You only have one chance to make a good first impression on someone. I hope I did so the first and only time I ever met David Hartwell; I know he made a good impression on me. It was at the 2013 conference at McMaster University in honor of Robert Sawyer; I was presenting a paper there and David was one of the guests. After Robert’s keynote address, I had the chance to meet David, as well Robert Charles Wilson and Élisabeth Vonarburg. I remember chatting with one of the Roberts, maybe both of them, along with some other guests when he walked up to our little circle with a drink in his hand and a big smile on his face. I had never seen a photo of him, but seeing his name tag sent a shudder of recognition as I realized that one of science fiction’s finest living editors had just strolled up to me. Semi-nervously, I extended my hand. “Mr. Hartwell, it’s a pleasure to meet you, thanks for coming! The Ascent of Wonder is one of my favorite anthologies!” He shook my hand vigorously and sincerely responded “Thank you, that’s very kind of you!”

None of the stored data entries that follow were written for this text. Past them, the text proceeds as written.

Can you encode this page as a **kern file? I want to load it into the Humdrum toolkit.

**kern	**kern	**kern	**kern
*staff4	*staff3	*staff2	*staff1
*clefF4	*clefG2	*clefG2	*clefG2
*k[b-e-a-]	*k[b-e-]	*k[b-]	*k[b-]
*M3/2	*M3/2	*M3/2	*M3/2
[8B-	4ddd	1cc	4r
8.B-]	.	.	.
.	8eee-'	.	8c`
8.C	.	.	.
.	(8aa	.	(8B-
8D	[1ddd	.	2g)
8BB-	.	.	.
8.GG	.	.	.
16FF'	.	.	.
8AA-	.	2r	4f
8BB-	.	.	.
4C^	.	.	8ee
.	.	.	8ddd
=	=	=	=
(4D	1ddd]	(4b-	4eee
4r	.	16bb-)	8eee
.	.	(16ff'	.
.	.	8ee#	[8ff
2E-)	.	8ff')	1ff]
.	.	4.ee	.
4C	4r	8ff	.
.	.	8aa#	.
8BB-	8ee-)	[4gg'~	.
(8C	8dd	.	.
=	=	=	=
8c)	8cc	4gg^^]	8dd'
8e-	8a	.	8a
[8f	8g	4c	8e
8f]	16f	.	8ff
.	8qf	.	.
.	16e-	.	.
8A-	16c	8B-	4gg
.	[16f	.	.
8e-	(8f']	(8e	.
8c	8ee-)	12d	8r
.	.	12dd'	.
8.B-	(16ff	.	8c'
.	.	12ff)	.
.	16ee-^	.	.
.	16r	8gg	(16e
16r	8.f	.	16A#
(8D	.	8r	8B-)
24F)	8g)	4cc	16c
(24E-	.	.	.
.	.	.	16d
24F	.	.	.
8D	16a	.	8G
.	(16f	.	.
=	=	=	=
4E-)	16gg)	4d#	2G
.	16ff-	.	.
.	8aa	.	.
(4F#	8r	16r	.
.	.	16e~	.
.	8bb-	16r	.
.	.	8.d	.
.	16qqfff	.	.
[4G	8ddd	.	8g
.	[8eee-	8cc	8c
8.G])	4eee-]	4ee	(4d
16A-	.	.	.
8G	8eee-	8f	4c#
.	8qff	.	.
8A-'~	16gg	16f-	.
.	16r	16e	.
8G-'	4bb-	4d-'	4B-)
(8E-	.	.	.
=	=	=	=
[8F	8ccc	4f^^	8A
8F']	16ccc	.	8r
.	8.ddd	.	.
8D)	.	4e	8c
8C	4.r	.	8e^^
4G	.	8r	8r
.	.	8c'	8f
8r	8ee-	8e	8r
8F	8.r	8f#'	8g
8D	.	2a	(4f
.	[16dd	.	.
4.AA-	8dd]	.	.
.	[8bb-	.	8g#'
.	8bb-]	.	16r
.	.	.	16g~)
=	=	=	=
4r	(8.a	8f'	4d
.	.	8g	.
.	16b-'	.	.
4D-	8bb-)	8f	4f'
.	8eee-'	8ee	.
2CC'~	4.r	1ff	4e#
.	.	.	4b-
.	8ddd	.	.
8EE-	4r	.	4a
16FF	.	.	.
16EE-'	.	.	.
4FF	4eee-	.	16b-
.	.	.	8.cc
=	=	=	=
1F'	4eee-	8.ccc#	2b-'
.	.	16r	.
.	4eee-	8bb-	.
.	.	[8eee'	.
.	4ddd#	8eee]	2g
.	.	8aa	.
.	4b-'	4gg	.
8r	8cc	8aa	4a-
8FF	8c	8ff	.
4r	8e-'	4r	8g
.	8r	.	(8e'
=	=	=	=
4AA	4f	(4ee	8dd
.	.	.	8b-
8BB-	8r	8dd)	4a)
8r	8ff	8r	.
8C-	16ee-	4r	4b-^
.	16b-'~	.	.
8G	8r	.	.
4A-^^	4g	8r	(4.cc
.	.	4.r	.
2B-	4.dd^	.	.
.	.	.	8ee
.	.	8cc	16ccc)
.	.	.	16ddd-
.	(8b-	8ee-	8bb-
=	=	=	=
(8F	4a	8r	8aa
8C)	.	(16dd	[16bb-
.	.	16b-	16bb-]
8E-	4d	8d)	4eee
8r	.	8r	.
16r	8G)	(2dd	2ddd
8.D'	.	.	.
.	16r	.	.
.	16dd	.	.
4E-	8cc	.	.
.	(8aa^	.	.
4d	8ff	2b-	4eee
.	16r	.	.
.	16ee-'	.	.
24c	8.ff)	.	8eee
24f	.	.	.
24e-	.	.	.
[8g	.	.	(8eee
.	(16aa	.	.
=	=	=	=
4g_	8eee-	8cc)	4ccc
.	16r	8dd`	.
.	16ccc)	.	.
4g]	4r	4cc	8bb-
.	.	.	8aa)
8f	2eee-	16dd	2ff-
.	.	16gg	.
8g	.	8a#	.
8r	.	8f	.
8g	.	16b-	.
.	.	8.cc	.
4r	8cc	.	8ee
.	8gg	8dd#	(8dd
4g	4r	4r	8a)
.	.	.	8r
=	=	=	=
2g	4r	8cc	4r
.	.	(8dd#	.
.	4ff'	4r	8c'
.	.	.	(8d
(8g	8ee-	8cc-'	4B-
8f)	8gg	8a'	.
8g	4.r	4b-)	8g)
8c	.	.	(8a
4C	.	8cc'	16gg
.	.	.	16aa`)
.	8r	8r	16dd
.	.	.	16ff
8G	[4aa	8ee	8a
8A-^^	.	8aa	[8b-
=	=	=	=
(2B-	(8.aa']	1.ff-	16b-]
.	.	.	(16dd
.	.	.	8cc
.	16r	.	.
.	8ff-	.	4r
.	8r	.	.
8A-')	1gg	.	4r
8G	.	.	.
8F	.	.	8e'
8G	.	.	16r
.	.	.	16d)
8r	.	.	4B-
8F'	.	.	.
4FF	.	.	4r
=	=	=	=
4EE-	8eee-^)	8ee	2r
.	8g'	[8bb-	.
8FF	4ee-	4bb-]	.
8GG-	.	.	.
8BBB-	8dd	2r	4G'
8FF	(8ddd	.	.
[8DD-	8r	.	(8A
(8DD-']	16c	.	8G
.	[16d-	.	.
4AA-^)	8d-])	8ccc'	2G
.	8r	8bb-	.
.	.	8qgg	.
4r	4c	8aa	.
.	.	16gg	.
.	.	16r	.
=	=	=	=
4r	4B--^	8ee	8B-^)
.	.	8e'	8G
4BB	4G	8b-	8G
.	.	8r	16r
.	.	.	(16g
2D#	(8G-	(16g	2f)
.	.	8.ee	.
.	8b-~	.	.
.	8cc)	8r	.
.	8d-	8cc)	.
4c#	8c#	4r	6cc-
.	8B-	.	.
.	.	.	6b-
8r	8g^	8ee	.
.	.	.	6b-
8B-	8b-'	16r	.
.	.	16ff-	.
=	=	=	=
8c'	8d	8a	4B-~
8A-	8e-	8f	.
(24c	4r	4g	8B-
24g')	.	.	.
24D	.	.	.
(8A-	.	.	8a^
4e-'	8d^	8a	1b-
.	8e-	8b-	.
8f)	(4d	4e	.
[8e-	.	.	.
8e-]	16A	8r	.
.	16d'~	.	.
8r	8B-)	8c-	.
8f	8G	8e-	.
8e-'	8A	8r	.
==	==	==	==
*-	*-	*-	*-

The first and now I know, only time. I’m glad it was a chance to let him know how important he was to me and many others as an editor and anthologist. That is how he made a first impression on me, long before I met this gracious gentleman that September afternoon. He and Gardner Dozois carried on the tradition begun by Judith Merril and Terry Carr of providing competing annual anthologies of the year’s best science fiction; if a story was selected by both editors, it was usually a good sign of exceptionally high quality. Furthermore, together with his wife Kathryn Cramer, Hartwell edited both the aforementioned The Ascent of Wonder and The Hard SF Renaissance, which together provide the definitive survey of the subgenre of hard science fiction, that is very much core to the genre as a whole. While I have a few quibbles about some of their selections, whether it’s because I question whether or not they constitute hard science fiction or because of their overall quality, both books are essential not just as story compilations but for the discussion and thematic analysis provided by the editors (and by Gregory Benford in the introduction). And this is just the tip of the iceberg.
By a sad coincidence, I had met Hartwell just one day after the death of one of my closest friends. She had helped to mentor me as a writer and scholar, and through the example of her own kindness and resilience, had encouraged me to be a better person as well. In the days after learning about her passing, as I sadly scanned the Internet for news about her, I learned I was far from alone, that there were so many others who she had helped and had been touched by her in just the same way. Those who had David Hartwell for an editor must have also known what that felt like.